Your task is to copy the lines of the data below from the line holding "160: (1446, 389)" through the line holding "212: (1275, 697)", inclusive, exactly and with nothing added.

(Point correspondence tracking data)
========================

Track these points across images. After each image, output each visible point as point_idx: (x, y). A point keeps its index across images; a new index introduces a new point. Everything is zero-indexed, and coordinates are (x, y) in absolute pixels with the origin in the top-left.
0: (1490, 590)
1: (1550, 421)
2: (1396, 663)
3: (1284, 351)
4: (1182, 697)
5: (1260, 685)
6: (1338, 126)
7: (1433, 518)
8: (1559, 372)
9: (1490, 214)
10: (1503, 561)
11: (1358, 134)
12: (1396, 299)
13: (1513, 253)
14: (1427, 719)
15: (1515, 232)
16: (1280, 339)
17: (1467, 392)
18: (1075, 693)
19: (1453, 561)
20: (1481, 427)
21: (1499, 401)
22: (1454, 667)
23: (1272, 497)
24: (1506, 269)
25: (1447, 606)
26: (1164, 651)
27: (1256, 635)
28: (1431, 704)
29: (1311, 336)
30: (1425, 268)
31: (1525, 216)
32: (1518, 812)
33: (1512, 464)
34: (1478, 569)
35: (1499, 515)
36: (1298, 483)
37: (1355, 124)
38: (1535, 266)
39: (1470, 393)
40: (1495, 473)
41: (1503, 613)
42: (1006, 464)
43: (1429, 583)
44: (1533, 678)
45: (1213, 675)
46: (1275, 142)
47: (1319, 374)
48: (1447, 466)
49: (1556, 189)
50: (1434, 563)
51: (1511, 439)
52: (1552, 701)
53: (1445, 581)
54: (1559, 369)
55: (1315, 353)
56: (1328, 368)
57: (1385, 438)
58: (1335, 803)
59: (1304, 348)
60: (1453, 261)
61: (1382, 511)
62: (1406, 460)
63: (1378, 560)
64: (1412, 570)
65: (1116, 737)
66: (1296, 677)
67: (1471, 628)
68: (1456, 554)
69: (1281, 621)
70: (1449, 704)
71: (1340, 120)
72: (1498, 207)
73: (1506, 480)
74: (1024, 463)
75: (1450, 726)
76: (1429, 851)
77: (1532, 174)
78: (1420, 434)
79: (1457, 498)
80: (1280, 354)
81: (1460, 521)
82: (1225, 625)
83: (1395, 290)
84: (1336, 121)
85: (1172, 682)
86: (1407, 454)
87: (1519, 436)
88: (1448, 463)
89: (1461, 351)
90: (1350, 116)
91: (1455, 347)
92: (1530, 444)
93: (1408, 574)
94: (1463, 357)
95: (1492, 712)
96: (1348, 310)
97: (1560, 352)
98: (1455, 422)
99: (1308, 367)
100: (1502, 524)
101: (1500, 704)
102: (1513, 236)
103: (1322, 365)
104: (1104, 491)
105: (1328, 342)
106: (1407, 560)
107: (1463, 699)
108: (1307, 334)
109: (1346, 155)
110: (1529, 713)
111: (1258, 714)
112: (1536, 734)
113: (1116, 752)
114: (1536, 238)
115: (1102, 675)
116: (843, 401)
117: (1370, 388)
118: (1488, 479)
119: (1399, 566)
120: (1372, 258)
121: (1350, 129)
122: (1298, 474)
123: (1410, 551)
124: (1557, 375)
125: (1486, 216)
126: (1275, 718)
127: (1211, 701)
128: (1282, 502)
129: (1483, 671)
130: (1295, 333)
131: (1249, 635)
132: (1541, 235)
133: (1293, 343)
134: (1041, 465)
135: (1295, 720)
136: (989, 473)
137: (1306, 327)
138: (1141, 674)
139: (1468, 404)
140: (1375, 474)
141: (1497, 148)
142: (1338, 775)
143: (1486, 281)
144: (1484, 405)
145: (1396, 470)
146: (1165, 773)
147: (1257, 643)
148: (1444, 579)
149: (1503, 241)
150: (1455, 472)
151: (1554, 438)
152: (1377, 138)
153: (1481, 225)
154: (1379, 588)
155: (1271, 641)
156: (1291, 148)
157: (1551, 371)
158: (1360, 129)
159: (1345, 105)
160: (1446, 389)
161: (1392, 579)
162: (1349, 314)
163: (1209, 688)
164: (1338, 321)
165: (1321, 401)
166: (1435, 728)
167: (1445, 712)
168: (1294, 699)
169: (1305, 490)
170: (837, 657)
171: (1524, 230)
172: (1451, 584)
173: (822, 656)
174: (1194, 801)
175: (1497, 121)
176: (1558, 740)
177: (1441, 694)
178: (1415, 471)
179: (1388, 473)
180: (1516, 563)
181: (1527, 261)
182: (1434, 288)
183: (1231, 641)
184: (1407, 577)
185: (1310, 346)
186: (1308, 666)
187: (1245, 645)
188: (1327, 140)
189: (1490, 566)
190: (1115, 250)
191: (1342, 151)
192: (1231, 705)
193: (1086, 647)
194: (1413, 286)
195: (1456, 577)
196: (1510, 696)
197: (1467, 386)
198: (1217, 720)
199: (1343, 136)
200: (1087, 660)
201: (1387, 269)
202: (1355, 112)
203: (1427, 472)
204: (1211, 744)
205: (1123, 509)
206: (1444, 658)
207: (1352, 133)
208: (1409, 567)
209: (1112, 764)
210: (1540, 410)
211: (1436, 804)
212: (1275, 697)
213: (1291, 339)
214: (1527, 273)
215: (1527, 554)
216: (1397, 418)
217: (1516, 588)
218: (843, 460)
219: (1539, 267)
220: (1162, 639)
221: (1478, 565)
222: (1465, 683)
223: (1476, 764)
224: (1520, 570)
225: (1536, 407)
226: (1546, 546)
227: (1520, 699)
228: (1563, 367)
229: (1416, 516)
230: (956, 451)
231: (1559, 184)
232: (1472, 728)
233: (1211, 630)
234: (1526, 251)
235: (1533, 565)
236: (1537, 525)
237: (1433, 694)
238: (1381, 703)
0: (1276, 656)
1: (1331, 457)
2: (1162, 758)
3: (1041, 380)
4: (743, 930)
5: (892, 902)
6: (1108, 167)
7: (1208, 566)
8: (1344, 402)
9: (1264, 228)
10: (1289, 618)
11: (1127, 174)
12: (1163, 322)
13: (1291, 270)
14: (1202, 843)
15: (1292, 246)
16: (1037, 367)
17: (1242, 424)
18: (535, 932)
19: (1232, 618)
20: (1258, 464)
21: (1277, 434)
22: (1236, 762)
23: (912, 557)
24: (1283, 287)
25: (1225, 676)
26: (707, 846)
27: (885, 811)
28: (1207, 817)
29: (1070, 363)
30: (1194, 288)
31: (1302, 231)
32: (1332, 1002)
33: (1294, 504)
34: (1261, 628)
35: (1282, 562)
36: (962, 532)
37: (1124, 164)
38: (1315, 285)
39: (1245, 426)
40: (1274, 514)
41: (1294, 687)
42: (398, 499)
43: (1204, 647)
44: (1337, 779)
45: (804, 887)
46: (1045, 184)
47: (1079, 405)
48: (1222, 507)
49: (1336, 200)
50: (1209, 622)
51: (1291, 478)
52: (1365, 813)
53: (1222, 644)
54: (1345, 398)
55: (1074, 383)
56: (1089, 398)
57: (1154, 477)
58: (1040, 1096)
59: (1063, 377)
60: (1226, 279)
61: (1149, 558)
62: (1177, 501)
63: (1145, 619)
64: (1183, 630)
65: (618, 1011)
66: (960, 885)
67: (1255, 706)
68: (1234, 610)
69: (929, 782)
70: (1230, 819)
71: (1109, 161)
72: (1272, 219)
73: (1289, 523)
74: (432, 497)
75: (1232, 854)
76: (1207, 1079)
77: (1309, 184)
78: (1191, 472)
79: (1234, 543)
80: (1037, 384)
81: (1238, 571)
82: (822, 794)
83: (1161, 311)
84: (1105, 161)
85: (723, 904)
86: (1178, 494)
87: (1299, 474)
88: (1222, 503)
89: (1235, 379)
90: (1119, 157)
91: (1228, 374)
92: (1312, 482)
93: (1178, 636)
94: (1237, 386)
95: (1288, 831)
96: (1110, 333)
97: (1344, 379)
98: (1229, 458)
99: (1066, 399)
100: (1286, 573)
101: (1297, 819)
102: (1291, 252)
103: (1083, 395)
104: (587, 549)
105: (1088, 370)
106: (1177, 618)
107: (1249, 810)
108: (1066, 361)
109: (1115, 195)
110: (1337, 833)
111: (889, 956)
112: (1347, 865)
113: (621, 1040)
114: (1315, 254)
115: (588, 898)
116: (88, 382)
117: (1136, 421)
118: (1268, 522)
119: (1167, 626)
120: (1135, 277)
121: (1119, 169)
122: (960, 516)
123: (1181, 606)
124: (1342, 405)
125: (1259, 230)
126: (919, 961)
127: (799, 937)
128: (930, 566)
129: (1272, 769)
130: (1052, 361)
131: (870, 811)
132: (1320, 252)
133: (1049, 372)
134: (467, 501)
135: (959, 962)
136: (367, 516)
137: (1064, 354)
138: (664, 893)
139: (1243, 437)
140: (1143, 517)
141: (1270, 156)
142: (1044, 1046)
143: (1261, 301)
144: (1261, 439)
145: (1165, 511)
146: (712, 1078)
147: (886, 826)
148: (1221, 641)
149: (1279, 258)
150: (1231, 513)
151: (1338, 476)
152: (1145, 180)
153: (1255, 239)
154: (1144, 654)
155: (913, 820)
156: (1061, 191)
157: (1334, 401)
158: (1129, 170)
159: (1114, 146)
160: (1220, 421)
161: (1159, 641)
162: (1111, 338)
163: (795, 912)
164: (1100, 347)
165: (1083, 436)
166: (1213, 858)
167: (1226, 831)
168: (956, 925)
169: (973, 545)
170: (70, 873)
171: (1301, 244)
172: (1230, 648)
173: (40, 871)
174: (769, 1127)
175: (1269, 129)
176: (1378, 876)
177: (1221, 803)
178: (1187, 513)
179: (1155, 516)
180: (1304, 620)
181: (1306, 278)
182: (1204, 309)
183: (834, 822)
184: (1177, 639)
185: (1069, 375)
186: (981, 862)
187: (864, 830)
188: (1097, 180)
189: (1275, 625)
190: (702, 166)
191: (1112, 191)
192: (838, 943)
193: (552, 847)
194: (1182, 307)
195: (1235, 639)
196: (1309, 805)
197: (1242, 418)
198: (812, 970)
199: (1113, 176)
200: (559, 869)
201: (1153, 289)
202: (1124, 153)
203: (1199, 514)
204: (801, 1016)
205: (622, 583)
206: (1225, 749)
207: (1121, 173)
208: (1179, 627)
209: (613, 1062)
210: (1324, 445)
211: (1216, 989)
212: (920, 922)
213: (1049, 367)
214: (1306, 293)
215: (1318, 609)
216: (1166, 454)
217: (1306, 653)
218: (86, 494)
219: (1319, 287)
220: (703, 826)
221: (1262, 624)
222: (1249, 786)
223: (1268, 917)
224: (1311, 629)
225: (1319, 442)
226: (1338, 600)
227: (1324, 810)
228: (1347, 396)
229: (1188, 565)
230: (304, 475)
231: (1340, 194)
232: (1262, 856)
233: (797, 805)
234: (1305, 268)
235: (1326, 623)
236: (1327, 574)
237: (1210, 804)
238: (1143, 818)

========================

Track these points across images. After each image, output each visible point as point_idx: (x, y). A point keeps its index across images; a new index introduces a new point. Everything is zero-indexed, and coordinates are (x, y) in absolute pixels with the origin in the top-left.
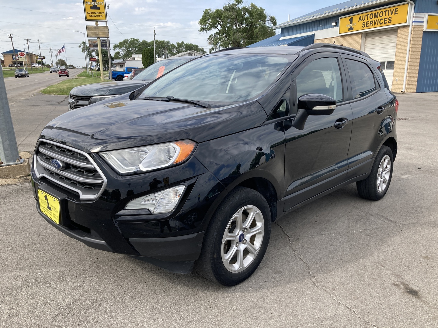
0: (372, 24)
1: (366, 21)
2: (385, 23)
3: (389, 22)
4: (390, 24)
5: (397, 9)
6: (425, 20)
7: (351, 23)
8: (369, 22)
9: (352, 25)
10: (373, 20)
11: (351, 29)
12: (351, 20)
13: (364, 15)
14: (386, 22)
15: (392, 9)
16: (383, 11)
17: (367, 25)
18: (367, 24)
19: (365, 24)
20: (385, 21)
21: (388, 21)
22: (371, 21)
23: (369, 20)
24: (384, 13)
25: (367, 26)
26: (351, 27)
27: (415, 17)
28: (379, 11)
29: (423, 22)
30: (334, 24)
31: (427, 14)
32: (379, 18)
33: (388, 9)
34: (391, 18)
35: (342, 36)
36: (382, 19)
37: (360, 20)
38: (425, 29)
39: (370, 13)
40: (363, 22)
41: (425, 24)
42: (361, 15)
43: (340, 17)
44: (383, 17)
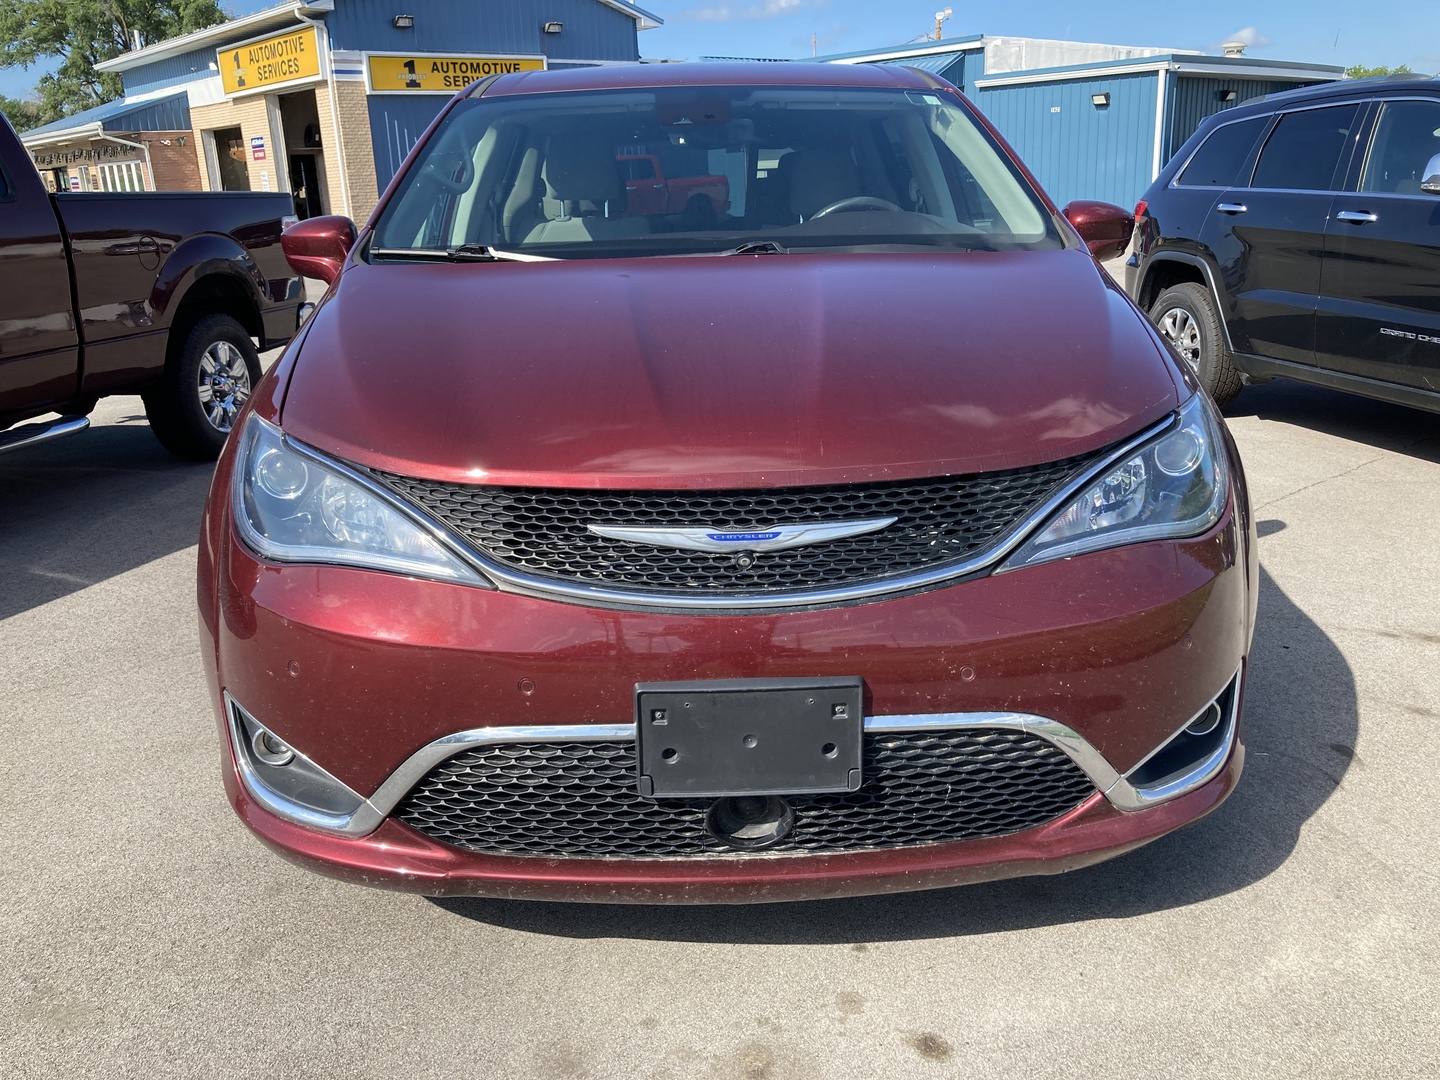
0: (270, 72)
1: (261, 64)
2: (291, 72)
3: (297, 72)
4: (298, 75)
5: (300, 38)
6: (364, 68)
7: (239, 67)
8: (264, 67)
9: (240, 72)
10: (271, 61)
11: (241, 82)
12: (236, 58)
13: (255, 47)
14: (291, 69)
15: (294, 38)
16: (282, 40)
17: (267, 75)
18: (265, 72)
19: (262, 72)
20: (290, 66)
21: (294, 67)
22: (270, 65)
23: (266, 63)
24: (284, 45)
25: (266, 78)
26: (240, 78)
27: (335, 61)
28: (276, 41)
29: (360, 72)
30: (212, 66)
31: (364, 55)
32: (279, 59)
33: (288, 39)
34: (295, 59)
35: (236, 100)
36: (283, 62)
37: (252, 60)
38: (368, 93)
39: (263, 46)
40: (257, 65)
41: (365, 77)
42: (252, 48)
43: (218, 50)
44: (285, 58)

========================

RESULT OF THE TASK –
160: (1446, 389)
161: (1392, 579)
162: (1349, 314)
163: (1209, 688)
164: (1338, 321)
165: (1321, 401)
166: (1435, 728)
167: (1445, 712)
168: (1294, 699)
169: (1305, 490)
170: (837, 657)
171: (1524, 230)
172: (1451, 584)
173: (822, 656)
174: (1194, 801)
175: (1497, 121)
176: (1558, 740)
177: (1441, 694)
178: (1415, 471)
179: (1388, 473)
180: (1516, 563)
181: (1527, 261)
182: (1434, 288)
183: (1231, 641)
184: (1407, 577)
185: (1310, 346)
186: (1308, 666)
187: (1245, 645)
188: (1327, 140)
189: (1490, 566)
190: (1115, 250)
191: (1342, 151)
192: (1231, 705)
193: (1086, 647)
194: (1413, 286)
195: (1456, 577)
196: (1510, 696)
197: (1467, 386)
198: (1217, 720)
199: (1343, 136)
200: (1087, 660)
201: (1387, 269)
202: (1355, 112)
203: (1427, 472)
204: (1211, 744)
205: (1123, 509)
206: (1444, 658)
207: (1352, 133)
208: (1409, 567)
209: (1112, 764)
210: (1540, 410)
211: (1436, 804)
212: (1275, 697)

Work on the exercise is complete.